BLUFFTON, S.C. -- Laura Sterling had never voted before 2008, much less been a political activist.
But Friday night she was one of three self-described "little South Carolina moms" hosting a $175-per-couple reception for Michele Bachmann, the Minnesota firebrand congresswoman who is rapidly becoming the adopted favorite of many conservatives in the Palmetto State.
Her latest visit, including a Monday Tea Party rally at the State Capitol in Columbia, is part of an effort to set up the possibility of strong showings in the early presidential nominating contests of her native Iowa, New Hampshire and South Carolina. That trifecta would force the GOP establishment to take Bachmann seriously in 2012, or at least move its message to the right.

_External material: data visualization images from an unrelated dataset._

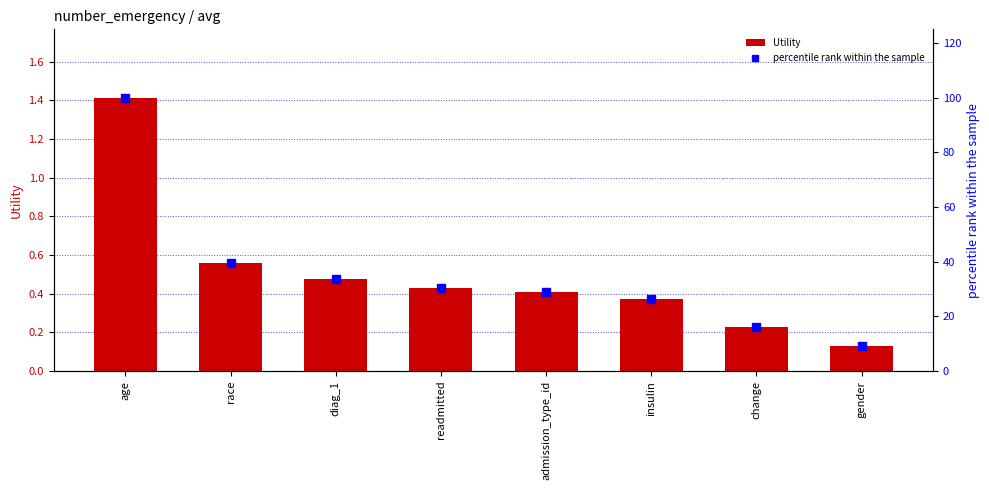

How many Utility values are between 0 and 1?

7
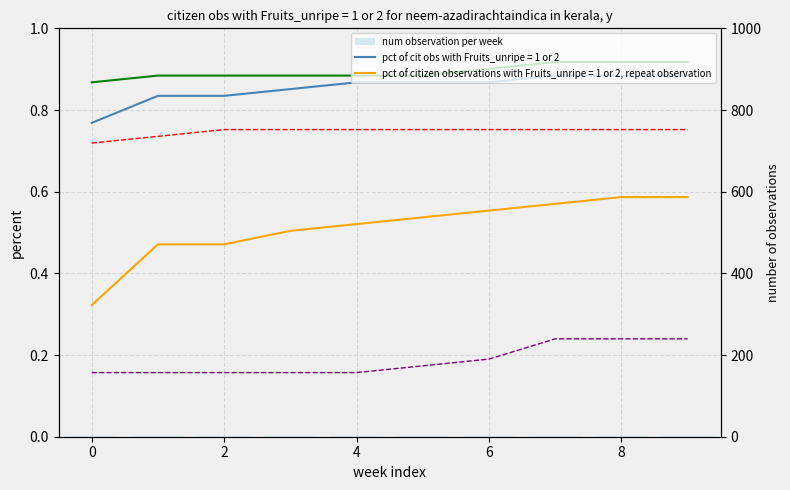

What is the label of the 1st bar from the right?

9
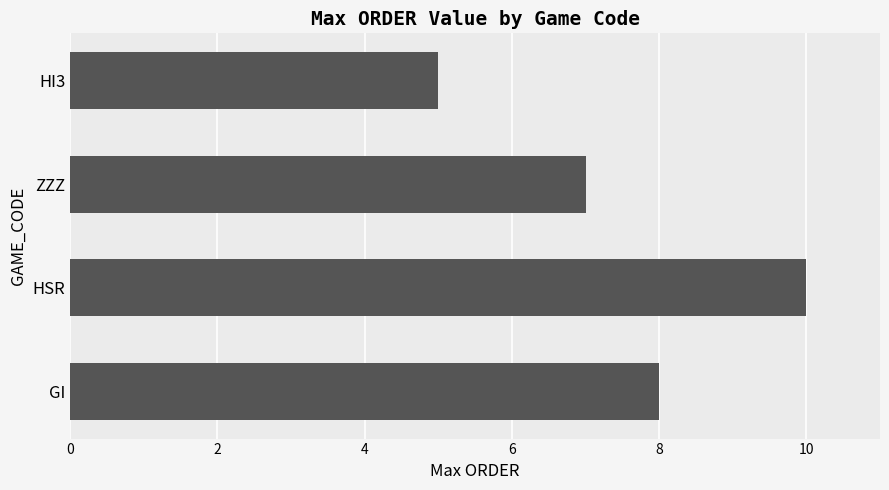

What is the difference between the maximum and minimum values?

5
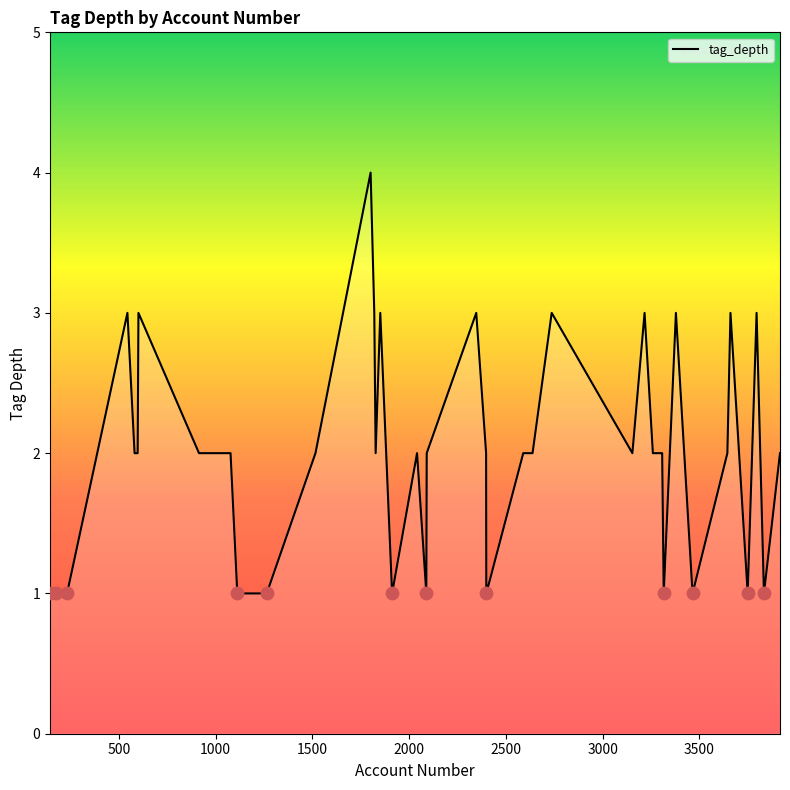

What is the greatest value displayed?

4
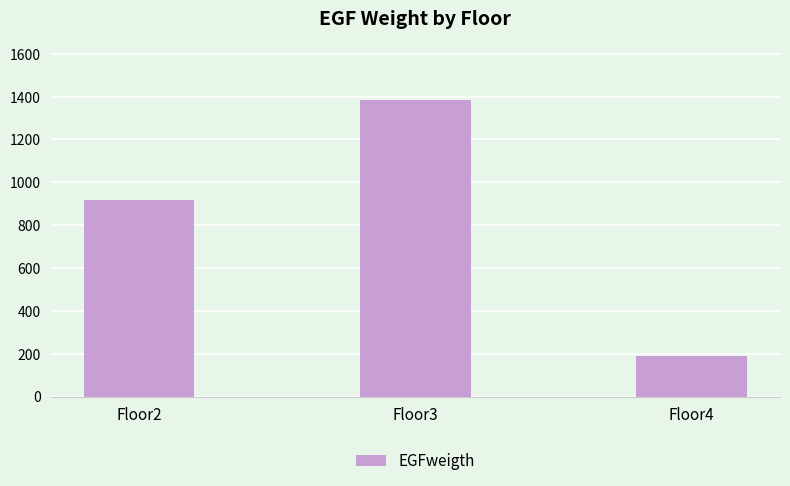

What is the sum of the values at Floor2 and Floor3?

2301.8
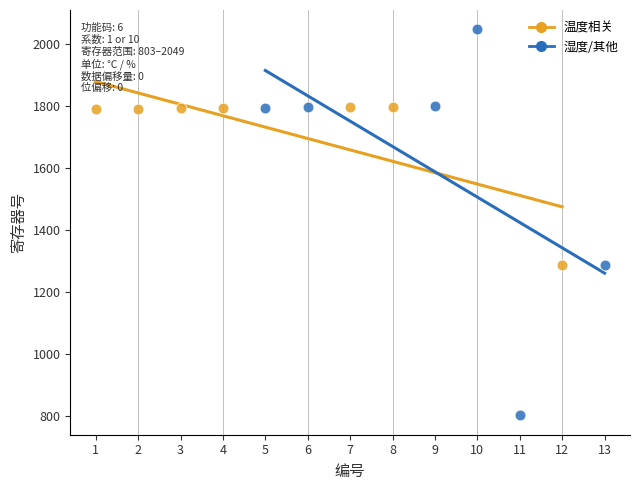

Which series contains the lowest Y value?

湿度/其他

South Carolina could be a special prize -- it's voted for every Republican to win the party's presidential nomination since Ronald Reagan.

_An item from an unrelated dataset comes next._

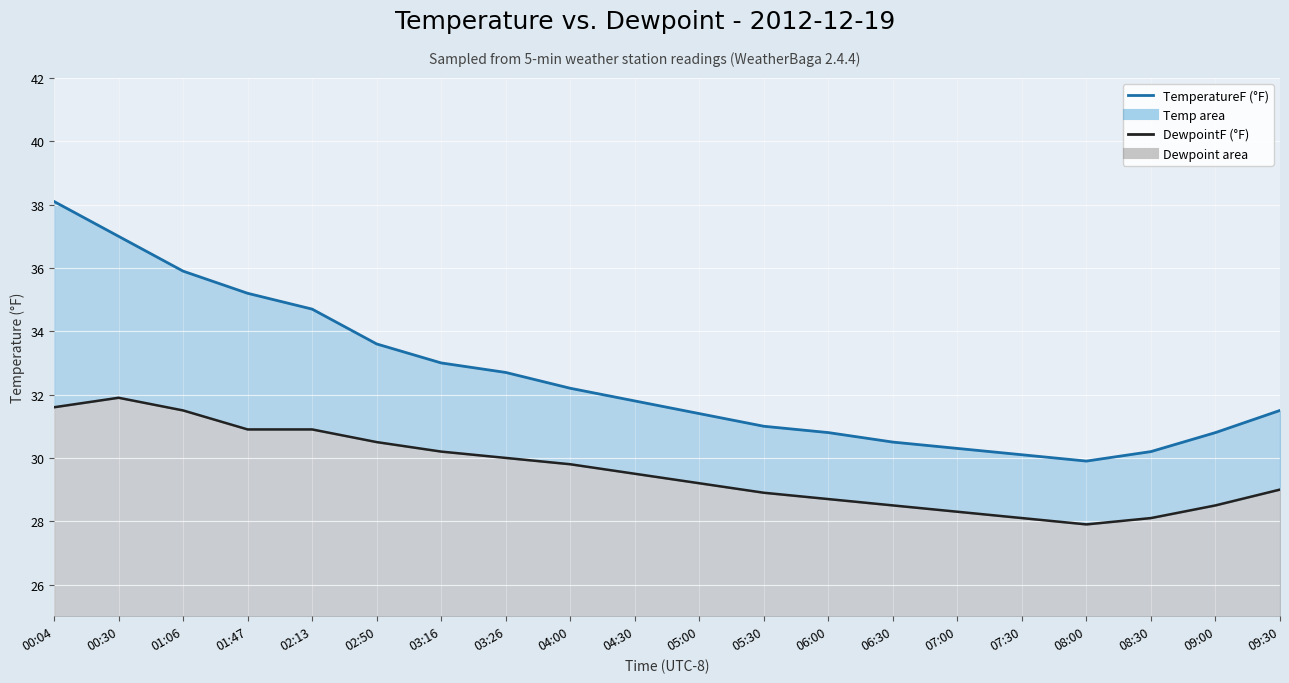

Rank the series by their maximum value, from lowest to highest.

DewpointF line, TemperatureF line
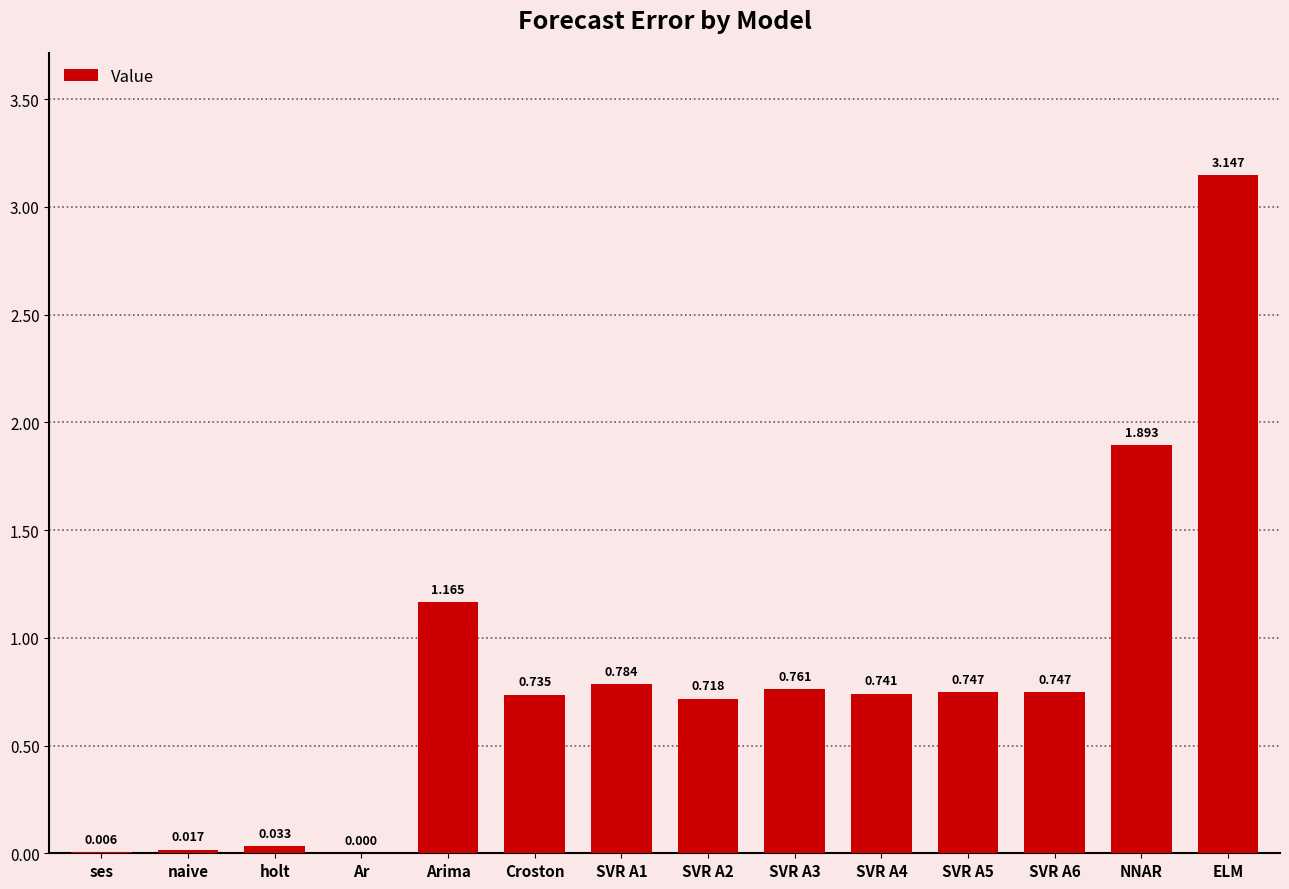

At which category does the chart reach its peak across all series?

ELM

"That makes this a very important place to be," said former South Carolina GOP party chief Henry McMaster. Right now, McMaster and other state party leaders don't see a clear favorite, throwing the race wide open in a state that just elected Gov. Nikki Haley, an outsider who ran with the support of former Alaska Gov. Sarah Palin.
Enter Bachmann.
'Our way of life'
She is by no means the only conservative angling to put South Carolina in her column. Former Minnesota Gov. Tim Pawlenty, who is expected to make his presidential bid official soon, also has been spending time here, including a visit last month to an Aiken Republican Club luncheon. But Friday afternoon, while Republicans in the U.S. House were passing a long-range plan to cut $6 trillion in federal spending, the buzz on WAGP, Beaufort's Christian radio station known as the Light, was all about Bachmann rather than the austerity plan's author, Rep. Paul Ryan of Wisconsin.